Rhapsodie Macabre

Rhapsody Macabre is a composition for piano and string quartet by Graham Waterhouse. He wrote in 2011 as a tribute to Franz Liszt and played the cello part in the first performance at the Liszt Festival 2011 in Gasteig, Munich.

History, structure and Music

Waterhouse wrote it for the final concert of Liszt Festival in Gasteig that its chamber music with works by Waterhouse contrasted the 200th anniversary entitled " Hommage à Liszt". The title ties to the composer of works by Liszt, his rhapsodies, his 1849 started Totentanz - Paraphrase on Dies irae for Piano and Orchestra and its Arrangement for Piano of Danse macabre from Camille Saint- Saëns. Waterhouse also cited several times the Gregorian on " Dies irae " and used items that he found in Liszt's music: virtuoso piano music, " harmonious colors by chord formations with predominantly thirds or fourths ," " timbre as a structuring agent, extreme registers of the piano, percussive interjections "and the transformation of the main theme in the course of the work", with the " Dies irae " theme plays a special role. The play, a " chamber music concert with elements " is through-composed, but divided into five sections:

  • Allegro alla toccata
  • Presto precipitando
  • Adagio Lusingando
  • Vivace
  • Con moto giusto

The section in the manner of a toccata based on two themes, including the " Dies irae ". In the second section of this issue appears in both lyrical and ironic. In the third section, the strings introduce a vocal melody that takes over the piano and leads to dialogue. The fourth section is a " demonic " Scherzo in 6/8-measure. The finale combines all the topics and ends with a coda, which is denoted by Presto.

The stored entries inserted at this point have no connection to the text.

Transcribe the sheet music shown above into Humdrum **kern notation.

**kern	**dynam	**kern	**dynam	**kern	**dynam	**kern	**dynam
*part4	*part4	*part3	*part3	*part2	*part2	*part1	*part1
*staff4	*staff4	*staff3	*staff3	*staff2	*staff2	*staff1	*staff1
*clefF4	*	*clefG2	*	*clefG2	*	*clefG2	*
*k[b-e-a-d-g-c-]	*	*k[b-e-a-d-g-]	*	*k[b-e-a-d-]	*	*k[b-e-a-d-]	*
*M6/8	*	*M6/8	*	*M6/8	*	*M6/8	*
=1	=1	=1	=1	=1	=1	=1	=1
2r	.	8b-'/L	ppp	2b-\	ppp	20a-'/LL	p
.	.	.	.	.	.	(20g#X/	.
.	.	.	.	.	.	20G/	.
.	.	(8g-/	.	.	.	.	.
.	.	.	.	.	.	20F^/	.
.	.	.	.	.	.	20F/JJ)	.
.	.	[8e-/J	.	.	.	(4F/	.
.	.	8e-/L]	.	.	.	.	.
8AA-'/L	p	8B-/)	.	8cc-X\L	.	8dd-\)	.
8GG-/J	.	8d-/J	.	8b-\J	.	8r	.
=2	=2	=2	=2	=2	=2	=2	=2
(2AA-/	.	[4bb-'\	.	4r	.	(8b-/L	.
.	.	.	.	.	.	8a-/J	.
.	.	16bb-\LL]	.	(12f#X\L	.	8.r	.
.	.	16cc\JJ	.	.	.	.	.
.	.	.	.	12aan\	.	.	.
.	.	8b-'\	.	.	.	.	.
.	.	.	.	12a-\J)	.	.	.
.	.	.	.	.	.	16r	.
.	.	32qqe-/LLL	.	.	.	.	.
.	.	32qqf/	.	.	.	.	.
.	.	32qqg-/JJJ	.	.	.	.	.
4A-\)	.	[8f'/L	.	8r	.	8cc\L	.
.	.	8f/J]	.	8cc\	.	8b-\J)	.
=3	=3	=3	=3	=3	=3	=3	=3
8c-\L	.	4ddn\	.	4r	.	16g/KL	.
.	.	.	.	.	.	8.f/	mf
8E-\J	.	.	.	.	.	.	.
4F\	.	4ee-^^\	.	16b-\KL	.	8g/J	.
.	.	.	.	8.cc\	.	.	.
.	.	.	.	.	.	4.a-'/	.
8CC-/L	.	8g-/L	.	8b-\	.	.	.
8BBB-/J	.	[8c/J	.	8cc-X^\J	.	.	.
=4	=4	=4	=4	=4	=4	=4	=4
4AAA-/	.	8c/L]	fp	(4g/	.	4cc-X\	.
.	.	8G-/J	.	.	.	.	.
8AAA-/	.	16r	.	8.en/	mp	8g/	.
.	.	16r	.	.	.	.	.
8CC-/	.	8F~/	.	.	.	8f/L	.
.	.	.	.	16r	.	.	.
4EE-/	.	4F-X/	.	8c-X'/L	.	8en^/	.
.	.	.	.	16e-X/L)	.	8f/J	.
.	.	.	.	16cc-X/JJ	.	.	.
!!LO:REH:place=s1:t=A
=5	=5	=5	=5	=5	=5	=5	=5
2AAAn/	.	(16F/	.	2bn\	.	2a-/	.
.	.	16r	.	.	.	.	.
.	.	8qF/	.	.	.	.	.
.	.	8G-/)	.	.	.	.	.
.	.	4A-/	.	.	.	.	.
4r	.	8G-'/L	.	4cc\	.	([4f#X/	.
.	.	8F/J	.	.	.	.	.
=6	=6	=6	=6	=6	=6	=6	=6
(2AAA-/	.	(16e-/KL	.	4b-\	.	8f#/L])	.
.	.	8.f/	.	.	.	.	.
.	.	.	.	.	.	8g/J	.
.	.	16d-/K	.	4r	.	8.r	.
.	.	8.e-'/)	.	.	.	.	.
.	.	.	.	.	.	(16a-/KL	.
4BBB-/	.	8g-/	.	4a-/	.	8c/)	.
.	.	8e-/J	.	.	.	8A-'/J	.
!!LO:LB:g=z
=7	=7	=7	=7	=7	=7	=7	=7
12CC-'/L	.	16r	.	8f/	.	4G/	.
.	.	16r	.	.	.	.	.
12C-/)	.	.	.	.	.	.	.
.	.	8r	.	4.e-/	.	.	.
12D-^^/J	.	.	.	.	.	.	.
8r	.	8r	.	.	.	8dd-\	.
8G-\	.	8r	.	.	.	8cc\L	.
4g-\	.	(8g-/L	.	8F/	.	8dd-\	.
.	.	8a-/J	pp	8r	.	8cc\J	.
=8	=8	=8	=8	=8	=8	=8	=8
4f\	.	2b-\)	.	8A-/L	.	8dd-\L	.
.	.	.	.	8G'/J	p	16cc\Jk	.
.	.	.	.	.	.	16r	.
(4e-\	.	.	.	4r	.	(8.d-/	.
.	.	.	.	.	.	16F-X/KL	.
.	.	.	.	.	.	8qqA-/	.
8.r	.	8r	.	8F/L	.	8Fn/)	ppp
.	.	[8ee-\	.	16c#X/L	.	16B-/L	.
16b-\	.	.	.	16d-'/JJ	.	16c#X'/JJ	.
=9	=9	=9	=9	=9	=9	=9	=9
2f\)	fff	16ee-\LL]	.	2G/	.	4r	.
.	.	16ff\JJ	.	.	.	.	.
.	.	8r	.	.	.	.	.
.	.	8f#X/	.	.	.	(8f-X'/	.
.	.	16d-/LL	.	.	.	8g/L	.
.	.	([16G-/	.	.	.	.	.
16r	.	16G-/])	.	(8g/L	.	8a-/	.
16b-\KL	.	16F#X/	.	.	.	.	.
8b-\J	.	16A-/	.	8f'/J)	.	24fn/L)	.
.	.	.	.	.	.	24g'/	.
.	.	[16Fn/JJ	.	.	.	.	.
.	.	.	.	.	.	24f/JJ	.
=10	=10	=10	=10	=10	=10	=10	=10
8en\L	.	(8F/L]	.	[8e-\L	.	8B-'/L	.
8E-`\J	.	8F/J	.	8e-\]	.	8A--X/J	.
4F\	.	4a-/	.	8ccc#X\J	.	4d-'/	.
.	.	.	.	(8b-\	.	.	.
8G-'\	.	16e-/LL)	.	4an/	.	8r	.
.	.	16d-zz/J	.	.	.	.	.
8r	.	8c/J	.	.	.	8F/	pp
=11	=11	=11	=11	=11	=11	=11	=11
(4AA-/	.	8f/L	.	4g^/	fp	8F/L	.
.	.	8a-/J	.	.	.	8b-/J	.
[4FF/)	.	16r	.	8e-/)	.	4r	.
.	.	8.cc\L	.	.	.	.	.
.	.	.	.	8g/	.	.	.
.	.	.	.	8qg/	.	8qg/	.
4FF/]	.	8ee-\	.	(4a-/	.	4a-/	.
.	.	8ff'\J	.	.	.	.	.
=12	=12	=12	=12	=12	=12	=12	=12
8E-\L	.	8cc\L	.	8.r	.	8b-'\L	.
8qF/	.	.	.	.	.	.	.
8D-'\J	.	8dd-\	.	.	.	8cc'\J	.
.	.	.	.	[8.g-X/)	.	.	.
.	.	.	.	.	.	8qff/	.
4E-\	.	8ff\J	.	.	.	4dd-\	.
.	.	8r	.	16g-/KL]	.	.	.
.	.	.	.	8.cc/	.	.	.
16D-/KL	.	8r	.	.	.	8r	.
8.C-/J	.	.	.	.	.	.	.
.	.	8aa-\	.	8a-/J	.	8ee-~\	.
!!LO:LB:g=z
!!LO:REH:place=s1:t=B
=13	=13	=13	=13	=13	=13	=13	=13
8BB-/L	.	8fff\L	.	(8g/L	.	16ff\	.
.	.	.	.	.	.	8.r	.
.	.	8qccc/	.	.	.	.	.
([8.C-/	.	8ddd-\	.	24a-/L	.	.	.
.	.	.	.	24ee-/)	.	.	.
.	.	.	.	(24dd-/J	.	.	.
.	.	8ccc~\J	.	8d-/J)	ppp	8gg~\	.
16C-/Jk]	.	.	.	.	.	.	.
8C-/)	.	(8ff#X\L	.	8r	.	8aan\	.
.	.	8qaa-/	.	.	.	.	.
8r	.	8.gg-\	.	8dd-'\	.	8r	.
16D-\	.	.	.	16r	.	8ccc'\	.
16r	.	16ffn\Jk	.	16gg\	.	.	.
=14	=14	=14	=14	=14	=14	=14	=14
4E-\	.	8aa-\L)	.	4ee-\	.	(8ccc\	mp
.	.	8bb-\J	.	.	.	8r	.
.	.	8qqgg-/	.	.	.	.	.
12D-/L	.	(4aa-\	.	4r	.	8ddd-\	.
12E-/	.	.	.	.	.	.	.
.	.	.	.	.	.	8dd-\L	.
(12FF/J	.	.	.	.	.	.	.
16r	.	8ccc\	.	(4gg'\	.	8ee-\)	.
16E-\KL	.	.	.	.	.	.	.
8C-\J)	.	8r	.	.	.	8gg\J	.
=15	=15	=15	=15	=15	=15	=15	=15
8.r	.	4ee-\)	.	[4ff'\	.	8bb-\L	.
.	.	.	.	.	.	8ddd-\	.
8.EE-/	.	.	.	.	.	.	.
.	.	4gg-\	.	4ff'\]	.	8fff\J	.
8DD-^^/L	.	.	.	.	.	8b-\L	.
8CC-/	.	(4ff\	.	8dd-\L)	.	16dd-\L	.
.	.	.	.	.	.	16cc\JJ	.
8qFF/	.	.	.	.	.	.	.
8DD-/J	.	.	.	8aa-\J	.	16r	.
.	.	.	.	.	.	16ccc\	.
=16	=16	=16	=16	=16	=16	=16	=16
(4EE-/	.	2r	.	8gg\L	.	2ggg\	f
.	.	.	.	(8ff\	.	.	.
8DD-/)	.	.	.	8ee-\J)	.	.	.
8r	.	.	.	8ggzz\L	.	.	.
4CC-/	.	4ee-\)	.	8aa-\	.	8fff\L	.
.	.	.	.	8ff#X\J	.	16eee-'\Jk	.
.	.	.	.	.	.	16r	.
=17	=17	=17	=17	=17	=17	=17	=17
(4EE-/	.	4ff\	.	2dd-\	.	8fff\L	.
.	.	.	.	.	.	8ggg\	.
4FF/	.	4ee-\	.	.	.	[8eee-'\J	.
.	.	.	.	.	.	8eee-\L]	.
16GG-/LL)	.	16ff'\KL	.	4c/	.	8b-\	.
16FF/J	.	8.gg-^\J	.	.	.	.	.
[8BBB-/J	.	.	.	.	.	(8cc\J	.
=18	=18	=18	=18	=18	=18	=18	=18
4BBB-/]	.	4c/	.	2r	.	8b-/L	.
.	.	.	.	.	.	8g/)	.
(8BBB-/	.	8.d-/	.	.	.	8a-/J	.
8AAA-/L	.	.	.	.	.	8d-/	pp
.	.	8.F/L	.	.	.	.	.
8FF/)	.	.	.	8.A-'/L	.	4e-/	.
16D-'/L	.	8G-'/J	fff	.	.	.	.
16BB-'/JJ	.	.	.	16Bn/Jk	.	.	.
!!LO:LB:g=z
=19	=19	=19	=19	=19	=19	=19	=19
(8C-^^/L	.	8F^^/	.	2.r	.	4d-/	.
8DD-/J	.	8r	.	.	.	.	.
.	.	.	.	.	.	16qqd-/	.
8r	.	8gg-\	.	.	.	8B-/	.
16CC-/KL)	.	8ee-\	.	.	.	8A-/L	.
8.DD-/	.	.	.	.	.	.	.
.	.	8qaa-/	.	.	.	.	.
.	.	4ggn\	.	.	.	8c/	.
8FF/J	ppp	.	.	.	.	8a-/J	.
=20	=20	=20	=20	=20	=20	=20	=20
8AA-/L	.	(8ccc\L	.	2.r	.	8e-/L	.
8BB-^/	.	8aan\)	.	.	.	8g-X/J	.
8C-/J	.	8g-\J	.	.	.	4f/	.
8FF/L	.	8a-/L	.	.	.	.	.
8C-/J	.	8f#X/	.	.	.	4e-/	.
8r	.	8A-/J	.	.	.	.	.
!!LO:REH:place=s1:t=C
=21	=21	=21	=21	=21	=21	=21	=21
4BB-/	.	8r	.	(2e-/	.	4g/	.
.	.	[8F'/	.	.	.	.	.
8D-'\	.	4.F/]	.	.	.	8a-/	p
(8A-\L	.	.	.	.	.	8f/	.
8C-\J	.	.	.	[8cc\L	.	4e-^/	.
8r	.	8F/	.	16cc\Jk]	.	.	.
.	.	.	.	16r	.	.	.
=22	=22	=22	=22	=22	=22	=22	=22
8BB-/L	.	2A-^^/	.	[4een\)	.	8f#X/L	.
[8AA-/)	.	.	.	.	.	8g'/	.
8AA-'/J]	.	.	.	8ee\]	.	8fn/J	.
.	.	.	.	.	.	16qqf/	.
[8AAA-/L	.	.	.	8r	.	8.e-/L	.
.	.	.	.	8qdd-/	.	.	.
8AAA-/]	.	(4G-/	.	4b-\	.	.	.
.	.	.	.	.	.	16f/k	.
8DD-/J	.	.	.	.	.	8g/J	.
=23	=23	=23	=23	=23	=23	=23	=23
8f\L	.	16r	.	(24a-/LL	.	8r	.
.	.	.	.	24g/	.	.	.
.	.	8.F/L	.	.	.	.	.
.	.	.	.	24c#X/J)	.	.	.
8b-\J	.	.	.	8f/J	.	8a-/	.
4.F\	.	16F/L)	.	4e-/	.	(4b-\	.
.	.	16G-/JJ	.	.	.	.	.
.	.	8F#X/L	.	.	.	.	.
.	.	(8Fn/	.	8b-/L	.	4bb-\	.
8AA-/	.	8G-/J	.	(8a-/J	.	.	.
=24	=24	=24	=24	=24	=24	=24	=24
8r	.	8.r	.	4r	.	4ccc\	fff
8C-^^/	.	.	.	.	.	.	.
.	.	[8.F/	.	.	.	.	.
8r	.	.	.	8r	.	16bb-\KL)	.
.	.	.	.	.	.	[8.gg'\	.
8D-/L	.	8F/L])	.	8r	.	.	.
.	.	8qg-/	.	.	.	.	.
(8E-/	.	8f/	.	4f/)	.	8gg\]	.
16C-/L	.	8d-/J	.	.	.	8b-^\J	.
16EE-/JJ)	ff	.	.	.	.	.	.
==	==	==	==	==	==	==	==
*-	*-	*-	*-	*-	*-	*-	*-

A review in the Süddeutsche Zeitung compares the music with a " spooky - dream ride through surreal landscapes, full of surprising twists and events."

Performances

The premiere was 23 October 2011 played in the context of the Liszt Festival of the pianist Valentina Babor, strings of the Munich Philharmonic, Clément Courtin, Namiko Fuse and Konstantin Sell Home, and the composer as a cellist. The ensemble played several concerts in the Munich area, for example, on 20 March 2012 at the Munich College of Music in a confrontation with piano quartets of Beethoven and Three Pieces for Solo Cello by Waterhouse. The musicians played the first performance in England on 9 October 2012 in London at Highgate School, whose pupils was the composer, in a portrait concert. The reviewer described the work as a mini - piano concert.